(Dataset records)
********

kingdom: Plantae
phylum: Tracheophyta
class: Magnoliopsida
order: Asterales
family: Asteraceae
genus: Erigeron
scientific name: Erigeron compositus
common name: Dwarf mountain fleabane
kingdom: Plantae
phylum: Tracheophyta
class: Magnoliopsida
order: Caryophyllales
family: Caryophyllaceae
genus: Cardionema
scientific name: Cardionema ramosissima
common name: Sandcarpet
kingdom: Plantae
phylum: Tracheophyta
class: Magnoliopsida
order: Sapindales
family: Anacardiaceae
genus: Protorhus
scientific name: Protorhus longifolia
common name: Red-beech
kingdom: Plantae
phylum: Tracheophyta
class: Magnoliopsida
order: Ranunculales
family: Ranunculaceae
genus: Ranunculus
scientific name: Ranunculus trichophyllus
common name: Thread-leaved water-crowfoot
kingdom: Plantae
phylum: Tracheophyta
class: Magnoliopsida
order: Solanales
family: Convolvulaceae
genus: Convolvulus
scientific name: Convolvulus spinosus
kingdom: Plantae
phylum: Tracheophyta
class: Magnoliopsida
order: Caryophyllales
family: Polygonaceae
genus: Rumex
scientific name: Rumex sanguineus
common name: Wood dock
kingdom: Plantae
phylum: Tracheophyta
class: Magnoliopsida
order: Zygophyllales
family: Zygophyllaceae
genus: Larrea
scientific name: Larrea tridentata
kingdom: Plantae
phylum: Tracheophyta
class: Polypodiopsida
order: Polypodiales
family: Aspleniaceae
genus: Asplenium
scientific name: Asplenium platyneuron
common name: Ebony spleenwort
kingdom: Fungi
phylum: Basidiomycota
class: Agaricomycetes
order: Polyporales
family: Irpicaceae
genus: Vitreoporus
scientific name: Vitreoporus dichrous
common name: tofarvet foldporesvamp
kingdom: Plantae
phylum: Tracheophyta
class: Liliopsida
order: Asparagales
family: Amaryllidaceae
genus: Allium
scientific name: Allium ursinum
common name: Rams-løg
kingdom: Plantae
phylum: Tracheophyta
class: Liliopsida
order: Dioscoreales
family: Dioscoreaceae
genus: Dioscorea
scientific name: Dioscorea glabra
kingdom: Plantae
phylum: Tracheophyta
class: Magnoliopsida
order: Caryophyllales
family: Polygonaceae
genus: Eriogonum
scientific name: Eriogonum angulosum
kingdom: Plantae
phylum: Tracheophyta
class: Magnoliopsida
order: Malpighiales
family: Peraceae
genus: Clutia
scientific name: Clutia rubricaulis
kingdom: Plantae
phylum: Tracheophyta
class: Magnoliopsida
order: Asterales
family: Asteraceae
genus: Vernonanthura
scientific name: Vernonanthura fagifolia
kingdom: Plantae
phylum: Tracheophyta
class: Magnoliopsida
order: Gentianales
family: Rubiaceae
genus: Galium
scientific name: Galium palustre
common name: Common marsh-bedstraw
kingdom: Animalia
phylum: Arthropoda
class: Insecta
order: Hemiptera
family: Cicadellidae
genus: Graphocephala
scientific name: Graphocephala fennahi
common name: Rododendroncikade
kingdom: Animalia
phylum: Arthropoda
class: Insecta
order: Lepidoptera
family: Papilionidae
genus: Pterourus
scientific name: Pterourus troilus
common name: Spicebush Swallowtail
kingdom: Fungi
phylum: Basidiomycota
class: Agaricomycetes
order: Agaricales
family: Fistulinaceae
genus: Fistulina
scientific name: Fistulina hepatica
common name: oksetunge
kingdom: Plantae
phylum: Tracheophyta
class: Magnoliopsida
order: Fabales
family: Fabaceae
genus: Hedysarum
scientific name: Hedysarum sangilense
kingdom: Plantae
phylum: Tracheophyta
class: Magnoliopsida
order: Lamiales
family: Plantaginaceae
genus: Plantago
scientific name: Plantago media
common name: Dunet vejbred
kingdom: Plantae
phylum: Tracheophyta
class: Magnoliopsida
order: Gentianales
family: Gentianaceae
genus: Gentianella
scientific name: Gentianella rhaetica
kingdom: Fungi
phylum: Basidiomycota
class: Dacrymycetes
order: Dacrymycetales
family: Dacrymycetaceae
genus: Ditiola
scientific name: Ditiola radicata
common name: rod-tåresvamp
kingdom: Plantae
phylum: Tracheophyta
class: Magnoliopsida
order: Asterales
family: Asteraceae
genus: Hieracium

********

STATED EXERCISE: Could you convert all the entries above into one numbered list, one line per item, and leave out any blank lines?

REPLY:
1. kingdom: Plantae
2. phylum: Tracheophyta
3. class: Magnoliopsida
4. order: Asterales
5. family: Asteraceae
6. genus: Erigeron
7. scientific name: Erigeron compositus
8. common name: Dwarf mountain fleabane
9. kingdom: Plantae
10. phylum: Tracheophyta
11. class: Magnoliopsida
12. order: Caryophyllales
13. family: Caryophyllaceae
14. genus: Cardionema
15. scientific name: Cardionema ramosissima
16. common name: Sandcarpet
17. kingdom: Plantae
18. phylum: Tracheophyta
19. class: Magnoliopsida
20. order: Sapindales
21. family: Anacardiaceae
22. genus: Protorhus
23. scientific name: Protorhus longifolia
24. common name: Red-beech
25. kingdom: Plantae
26. phylum: Tracheophyta
27. class: Magnoliopsida
28. order: Ranunculales
29. family: Ranunculaceae
30. genus: Ranunculus
31. scientific name: Ranunculus trichophyllus
32. common name: Thread-leaved water-crowfoot
33. kingdom: Plantae
34. phylum: Tracheophyta
35. class: Magnoliopsida
36. order: Solanales
37. family: Convolvulaceae
38. genus: Convolvulus
39. scientific name: Convolvulus spinosus
40. kingdom: Plantae
41. phylum: Tracheophyta
42. class: Magnoliopsida
43. order: Caryophyllales
44. family: Polygonaceae
45. genus: Rumex
46. scientific name: Rumex sanguineus
47. common name: Wood dock
48. kingdom: Plantae
49. phylum: Tracheophyta
50. class: Magnoliopsida
51. order: Zygophyllales
52. family: Zygophyllaceae
53. genus: Larrea
54. scientific name: Larrea tridentata
55. kingdom: Plantae
56. phylum: Tracheophyta
57. class: Polypodiopsida
58. order: Polypodiales
59. family: Aspleniaceae
60. genus: Asplenium
61. scientific name: Asplenium platyneuron
62. common name: Ebony spleenwort
63. kingdom: Fungi
64. phylum: Basidiomycota
65. class: Agaricomycetes
66. order: Polyporales
67. family: Irpicaceae
68. genus: Vitreoporus
69. scientific name: Vitreoporus dichrous
70. common name: tofarvet foldporesvamp
71. kingdom: Plantae
72. phylum: Tracheophyta
73. class: Liliopsida
74. order: Asparagales
75. family: Amaryllidaceae
76. genus: Allium
77. scientific name: Allium ursinum
78. common name: Rams-løg
79. kingdom: Plantae
80. phylum: Tracheophyta
81. class: Liliopsida
82. order: Dioscoreales
83. family: Dioscoreaceae
84. genus: Dioscorea
85. scientific name: Dioscorea glabra
86. kingdom: Plantae
87. phylum: Tracheophyta
88. class: Magnoliopsida
89. order: Caryophyllales
90. family: Polygonaceae
91. genus: Eriogonum
92. scientific name: Eriogonum angulosum
93. kingdom: Plantae
94. phylum: Tracheophyta
95. class: Magnoliopsida
96. order: Malpighiales
97. family: Peraceae
98. genus: Clutia
99. scientific name: Clutia rubricaulis
100. kingdom: Plantae
101. phylum: Tracheophyta
102. class: Magnoliopsida
103. order: Asterales
104. family: Asteraceae
105. genus: Vernonanthura
106. scientific name: Vernonanthura fagifolia
107. kingdom: Plantae
108. phylum: Tracheophyta
109. class: Magnoliopsida
110. order: Gentianales
111. family: Rubiaceae
112. genus: Galium
113. scientific name: Galium palustre
114. common name: Common marsh-bedstraw
115. kingdom: Animalia
116. phylum: Arthropoda
117. class: Insecta
118. order: Hemiptera
119. family: Cicadellidae
120. genus: Graphocephala
121. scientific name: Graphocephala fennahi
122. common name: Rododendroncikade
123. kingdom: Animalia
124. phylum: Arthropoda
125. class: Insecta
126. order: Lepidoptera
127. family: Papilionidae
128. genus: Pterourus
129. scientific name: Pterourus troilus
130. common name: Spicebush Swallowtail
131. kingdom: Fungi
132. phylum: Basidiomycota
133. class: Agaricomycetes
134. order: Agaricales
135. family: Fistulinaceae
136. genus: Fistulina
137. scientific name: Fistulina hepatica
138. common name: oksetunge
139. kingdom: Plantae
140. phylum: Tracheophyta
141. class: Magnoliopsida
142. order: Fabales
143. family: Fabaceae
144. genus: Hedysarum
145. scientific name: Hedysarum sangilense
146. kingdom: Plantae
147. phylum: Tracheophyta
148. class: Magnoliopsida
149. order: Lamiales
150. family: Plantaginaceae
151. genus: Plantago
152. scientific name: Plantago media
153. common name: Dunet vejbred
154. kingdom: Plantae
155. phylum: Tracheophyta
156. class: Magnoliopsida
157. order: Gentianales
158. family: Gentianaceae
159. genus: Gentianella
160. scientific name: Gentianella rhaetica
161. kingdom: Fungi
162. phylum: Basidiomycota
163. class: Dacrymycetes
164. order: Dacrymycetales
165. family: Dacrymycetaceae
166. genus: Ditiola
167. scientific name: Ditiola radicata
168. common name: rod-tåresvamp
169. kingdom: Plantae
170. phylum: Tracheophyta
171. class: Magnoliopsida
172. order: Asterales
173. family: Asteraceae
174. genus: Hieracium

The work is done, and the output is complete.